The Post reports: “After an election that bared the GOP’s huge disadvantages on immigration, three influential Republican senators have introduced legislation that would grant legal residency to young people brought illegally to the United States, if they seek higher education or enlist in the military. The proposal comes as more Republicans have called for the party to soften its opposition to illegal immigration in the wake of massive November electoral losses that were driven, in part, by low support among Latino voters.”
Unfortunately, two of the three Republicans (Texas’s Kay Bailey Hutchinson and Arizona’s Jon Kyl) are leaving the Senate, so I concur entirely with the Democratic operative who was quoted saying that it’s “not exactly a profile in courage” for them to drop this on the way out the door.
Still, any move on immigration reform by Republicans deserves encouragement. By carving out a group of unauthorized immigrants brought here as children for legalization, a Dream Act-type reform would, at the very least, help narrow the numbers of the remaining illegal immigrants whose status is a sticking point with anti-reform forces.
However, the proposal nevertheless leaves a lot to be desired and provides a cautionary lesson for the GOP. Anyone in the grass-roots or in office seeking to move the issue along should take heed.
First, it’s too little and too late, which gets the GOP virtually no credit. It follows the president’s unilateral move to address the children brought here illegally by their parents. Saying “me too” is really not a winning move in politics, even if this would make permanent through appropriately drafted and passed legislation what the president did by an extra-constitutional, unilateral executive order. (Note that pols never win with voters on procedural arguments.)
Second, the report notes, “Although the lawmakers said they have had productive conversations with Sen. Marco Rubio (R-Fla.), who has been working on his own alternative to the Dream Act and has become a leading voice within the GOP on immigration reform, he indicated that he is soliciting input from stakeholders and is not ready to be a co-sponsor.” The message here is that Republicans should not sit around waiting for Rubio to decide what he wants to do. Waiting around for a Rubio proposal last summer allowed the president to leapfrog Republicans and get credit for the issue.
Rubio is a star in the GOP, but he has an eye on 2016 and may be, ironically, excessively cautious on this issue rather than the one to lead the party. The good news is that he is not the only conservative favorite who can move this issue forward.
Sens. Rand Paul (R-Ky.) and Jeff Flake (R-Ariz.) — who was a forceful leader on the issue in the House — are two of those quite capable of taking the bull by the horns. It is a mistake to hang a policy initiative on one person, especially one as controversial as this, which will require involvement of grass-roots groups, think tanks, House and Senate members and conservative pundits.
Third, this is one issue in which starting small may be an error. “Comprehensive” immigration reform got a bad name when last it went down the drain in 2007. But arguably the GOP and certainly the country has changed since then. If you are going to go to the trouble of devising a proposal and take on the anti-immigration forces to jump-start the process, it makes sense to go bold.

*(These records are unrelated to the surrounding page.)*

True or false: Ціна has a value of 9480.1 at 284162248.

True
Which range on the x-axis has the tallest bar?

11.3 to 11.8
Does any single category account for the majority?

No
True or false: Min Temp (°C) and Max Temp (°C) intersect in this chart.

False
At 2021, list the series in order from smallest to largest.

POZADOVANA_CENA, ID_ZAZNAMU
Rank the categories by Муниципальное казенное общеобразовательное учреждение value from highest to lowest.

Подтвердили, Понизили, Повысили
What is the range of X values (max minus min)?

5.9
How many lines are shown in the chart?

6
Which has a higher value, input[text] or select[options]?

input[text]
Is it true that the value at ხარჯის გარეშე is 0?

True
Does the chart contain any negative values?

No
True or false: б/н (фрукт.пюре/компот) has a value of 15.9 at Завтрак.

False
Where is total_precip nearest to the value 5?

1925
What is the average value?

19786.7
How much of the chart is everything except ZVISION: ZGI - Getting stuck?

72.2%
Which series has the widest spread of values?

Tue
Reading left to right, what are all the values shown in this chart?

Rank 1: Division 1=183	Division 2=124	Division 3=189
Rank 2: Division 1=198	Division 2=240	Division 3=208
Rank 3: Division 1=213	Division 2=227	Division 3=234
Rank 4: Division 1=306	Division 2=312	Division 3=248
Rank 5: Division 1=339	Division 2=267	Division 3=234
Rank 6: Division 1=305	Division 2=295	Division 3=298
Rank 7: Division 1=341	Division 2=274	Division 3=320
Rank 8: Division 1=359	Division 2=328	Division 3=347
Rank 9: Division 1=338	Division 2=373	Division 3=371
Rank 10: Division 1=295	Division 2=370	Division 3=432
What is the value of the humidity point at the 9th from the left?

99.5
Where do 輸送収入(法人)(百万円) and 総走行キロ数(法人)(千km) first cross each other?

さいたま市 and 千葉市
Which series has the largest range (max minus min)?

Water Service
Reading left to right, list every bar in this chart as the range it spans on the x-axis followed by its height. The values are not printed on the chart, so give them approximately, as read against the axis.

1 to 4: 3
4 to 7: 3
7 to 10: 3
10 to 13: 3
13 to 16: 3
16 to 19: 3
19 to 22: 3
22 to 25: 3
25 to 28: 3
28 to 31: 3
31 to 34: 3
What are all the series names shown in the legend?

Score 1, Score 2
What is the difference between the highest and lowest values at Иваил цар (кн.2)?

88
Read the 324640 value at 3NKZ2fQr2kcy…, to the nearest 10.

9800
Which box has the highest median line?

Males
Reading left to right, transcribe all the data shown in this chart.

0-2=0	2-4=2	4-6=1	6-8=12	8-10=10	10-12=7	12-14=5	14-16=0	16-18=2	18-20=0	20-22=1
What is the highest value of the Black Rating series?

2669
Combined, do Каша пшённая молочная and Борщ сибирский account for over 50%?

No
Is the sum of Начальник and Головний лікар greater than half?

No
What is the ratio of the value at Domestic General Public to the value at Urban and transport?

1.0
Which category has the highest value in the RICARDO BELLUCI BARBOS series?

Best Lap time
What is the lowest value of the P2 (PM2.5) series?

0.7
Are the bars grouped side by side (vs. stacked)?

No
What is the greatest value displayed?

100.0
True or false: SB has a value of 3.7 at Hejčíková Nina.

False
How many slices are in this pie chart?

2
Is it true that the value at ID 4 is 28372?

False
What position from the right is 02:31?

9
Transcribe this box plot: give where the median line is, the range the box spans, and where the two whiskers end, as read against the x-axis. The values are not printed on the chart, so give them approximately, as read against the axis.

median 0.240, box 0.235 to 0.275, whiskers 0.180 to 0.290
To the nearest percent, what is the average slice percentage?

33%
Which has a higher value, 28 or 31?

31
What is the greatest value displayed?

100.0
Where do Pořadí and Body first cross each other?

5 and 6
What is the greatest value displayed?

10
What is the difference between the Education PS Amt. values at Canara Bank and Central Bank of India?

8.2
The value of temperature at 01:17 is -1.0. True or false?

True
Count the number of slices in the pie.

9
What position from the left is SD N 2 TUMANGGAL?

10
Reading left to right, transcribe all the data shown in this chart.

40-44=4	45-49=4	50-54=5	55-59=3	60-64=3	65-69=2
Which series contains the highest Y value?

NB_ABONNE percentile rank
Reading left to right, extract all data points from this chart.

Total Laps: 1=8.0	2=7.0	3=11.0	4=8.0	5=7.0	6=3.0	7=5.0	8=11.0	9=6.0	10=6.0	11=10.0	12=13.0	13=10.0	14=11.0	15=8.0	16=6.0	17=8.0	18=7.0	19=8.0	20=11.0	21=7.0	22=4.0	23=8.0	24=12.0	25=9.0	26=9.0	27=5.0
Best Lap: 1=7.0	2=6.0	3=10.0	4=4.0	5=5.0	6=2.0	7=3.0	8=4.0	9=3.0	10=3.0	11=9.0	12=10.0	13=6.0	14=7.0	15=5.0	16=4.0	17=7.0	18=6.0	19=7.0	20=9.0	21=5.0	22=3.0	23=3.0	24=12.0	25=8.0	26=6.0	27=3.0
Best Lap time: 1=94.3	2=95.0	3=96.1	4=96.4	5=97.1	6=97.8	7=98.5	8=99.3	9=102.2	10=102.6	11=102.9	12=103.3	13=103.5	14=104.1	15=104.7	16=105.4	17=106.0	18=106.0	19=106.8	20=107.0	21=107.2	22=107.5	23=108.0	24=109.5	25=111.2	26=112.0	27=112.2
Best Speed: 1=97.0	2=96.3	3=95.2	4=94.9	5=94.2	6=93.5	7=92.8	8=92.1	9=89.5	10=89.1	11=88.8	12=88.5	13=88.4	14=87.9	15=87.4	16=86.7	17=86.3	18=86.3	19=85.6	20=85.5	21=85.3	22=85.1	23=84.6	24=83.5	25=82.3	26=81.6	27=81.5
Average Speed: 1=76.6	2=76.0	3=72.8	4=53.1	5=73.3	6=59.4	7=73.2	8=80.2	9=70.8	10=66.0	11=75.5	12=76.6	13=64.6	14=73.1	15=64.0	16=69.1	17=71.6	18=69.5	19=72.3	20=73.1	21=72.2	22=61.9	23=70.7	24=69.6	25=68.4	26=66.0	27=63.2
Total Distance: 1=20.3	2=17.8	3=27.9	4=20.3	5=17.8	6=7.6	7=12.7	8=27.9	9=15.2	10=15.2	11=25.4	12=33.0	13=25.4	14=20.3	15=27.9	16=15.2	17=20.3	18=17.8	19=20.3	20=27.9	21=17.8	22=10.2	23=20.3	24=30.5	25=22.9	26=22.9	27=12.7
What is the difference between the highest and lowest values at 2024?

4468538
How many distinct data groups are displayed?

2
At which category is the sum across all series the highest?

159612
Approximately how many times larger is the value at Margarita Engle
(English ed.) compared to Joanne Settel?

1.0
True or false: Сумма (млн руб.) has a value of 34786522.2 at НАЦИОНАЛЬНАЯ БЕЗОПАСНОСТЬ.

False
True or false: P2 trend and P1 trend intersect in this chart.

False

The 11 million illegal immigrants in the United States should be addressed in a GOP plan, understanding that one always wants to leave a little room for bargaining. But to try to sidestep that issue while border security, worksite enforcement, H1-B visas and other discrete issues are addressed is not realistic. Even if the GOP were to put out a plan with a time requirement (for example, focusing on anyone here longer than 15 years), the debate would get started in a meaningful way.
Republicans did nothing on health care for years at the national level. This allowed the Democrats to make it their issue and eventually gave us the abomination known as Obamacare. Immigration, if left to Democrats, will either become their issue permanently and a policy nightmare or, alternatively, an opportunity for conservative reformers to show they can govern effectively and realistically while hewing to conservative principles. All the GOP needs are real leaders to step up to the plate.